# Dairy and Poop Butts



## Me&2Girls (May 11, 2007)

Has anyone else experienced a problem with dairy products? I've tried adding yogurt, cottage cheese and most recently dried buttermilk for tear stains and every single one of my dogs ends up with a MAJOR poop butt afterwards. Their kibble has cottage cheese in it so it isn't like they've never had it. I know it isn't the probiotics since I've tried Show Stopper without problems and again used a kibble with these added.

And it's only been a tablespoon I've tried - any thoughts?


----------



## irnfit (Nov 21, 2006)

I don't give mine any dairy, mainly because they don't like it. I have always heard that dairy can cause loose BM's. Mine get poop butt anyway.


----------



## Jane (Jun 2, 2007)

Yes, I've had a problem too, especially with cottage cheese. That would give them the runs every time.

I can do plain greek style yogurt now, but I only use it occasionally, and only up to 1 tsp, 1x a day. They seem to tolerate that fine.


----------



## Lina (Apr 26, 2007)

I think you are giving too much of the yogurt. 1tsp should be enough instead of 1 tbsp.


----------



## Laurief (Nov 7, 2006)

I only give yogurt with active cultures daily, and my guys get about 1TBSP each day. They have never had a runny stool, in fact they are better in that area than ever before!! I dont give cottage cheese though.


----------



## DanielBMe (Nov 25, 2007)

I usually give my guys a good spoonful of yogurt every morning after they eat breakfast. No problems whatsoever with poops. I just feed them the plain 1% yogurt


----------



## Posh's Mom (Dec 20, 2007)

Oh poopy butt is so poopy.

I got home tonight and kept smelling poop, I thought Posh was "tooting."
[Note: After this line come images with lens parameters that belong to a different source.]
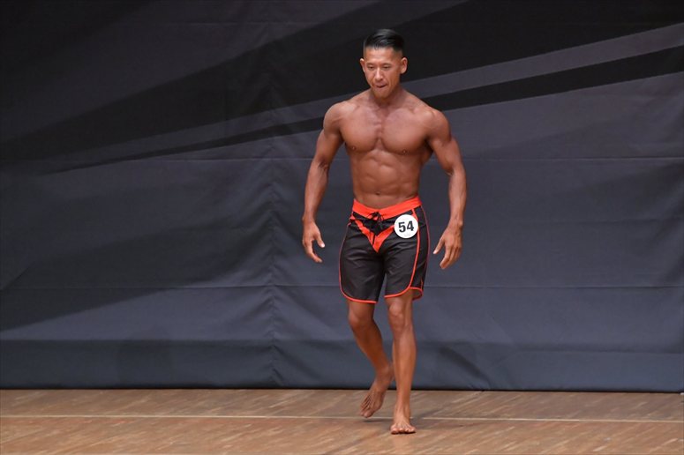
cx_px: 342
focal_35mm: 345
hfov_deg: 6.0
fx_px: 6552
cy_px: 228
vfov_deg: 4.0
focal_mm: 230
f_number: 5.6
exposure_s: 1/400
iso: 6400
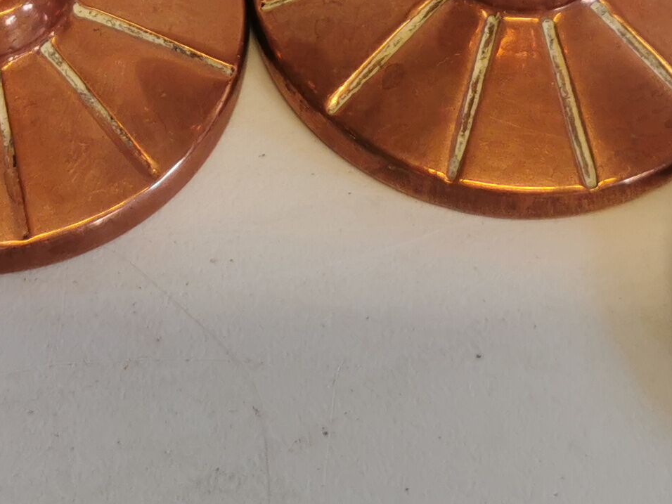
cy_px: -86
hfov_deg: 19.1
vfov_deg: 14.0
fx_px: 2000
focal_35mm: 103
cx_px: 265
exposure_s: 1/100
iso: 64
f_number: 1.6
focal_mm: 5.56
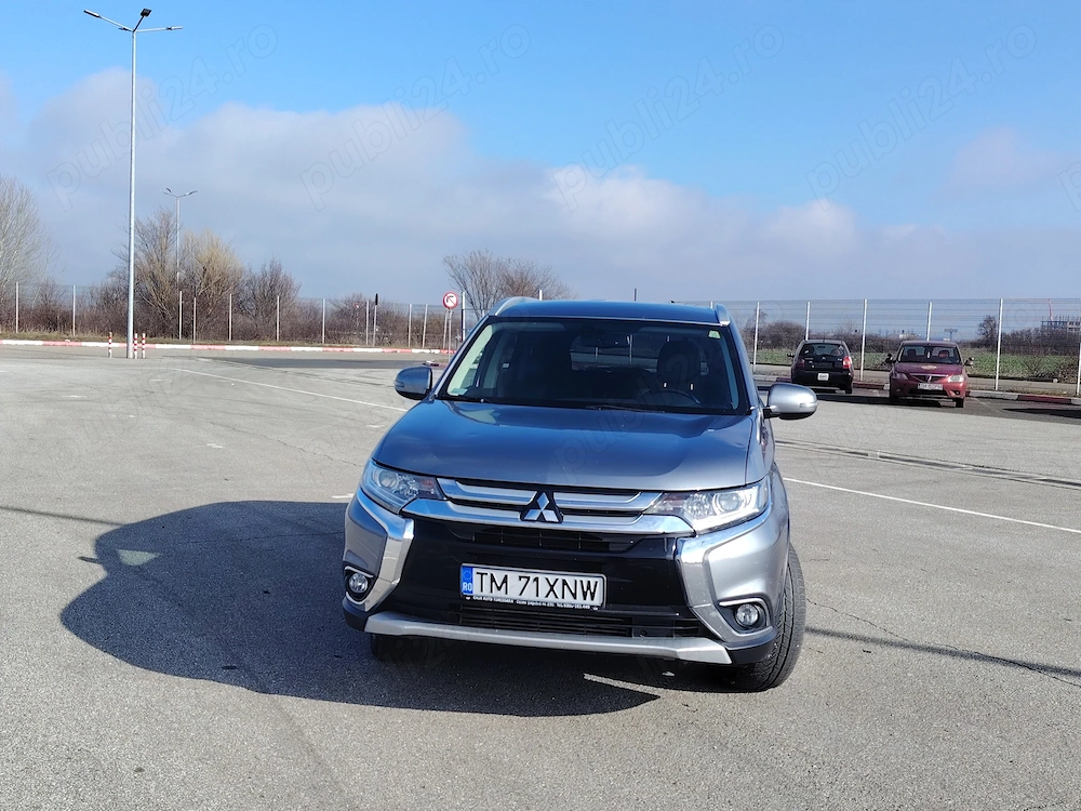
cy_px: 406
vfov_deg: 36.8
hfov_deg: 47.9
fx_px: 1218
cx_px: 540
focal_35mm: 39
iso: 100
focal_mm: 5.25
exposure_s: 1/742
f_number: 1.75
Well, I picked her up and wouldn't you know it? Dingle berry majoris. So gross!

Usually, I try and get it out with wipes, but it was too big and I was too tired, so I cut it out! I hope I won't regret this tomorrow. It's most definitely bath day tomorrow. So good night.

And yes, I've been putting about 1 teaspoon of yogurt with each bowl of food. However, she had the poop butt thing happening before that so I don't think there is a correlation.


----------



## maryvee (Jan 26, 2008)

Billy will get major poop butt if he has too much dairy-- he can tolerate a little bit, but I am running for cover if he has too much!!!


----------



## JanB (Oct 26, 2007)

My vet told me that many dogs have an intolerance to dairy so I've never tried it. And yes, she still gets poopy butt on occasion


----------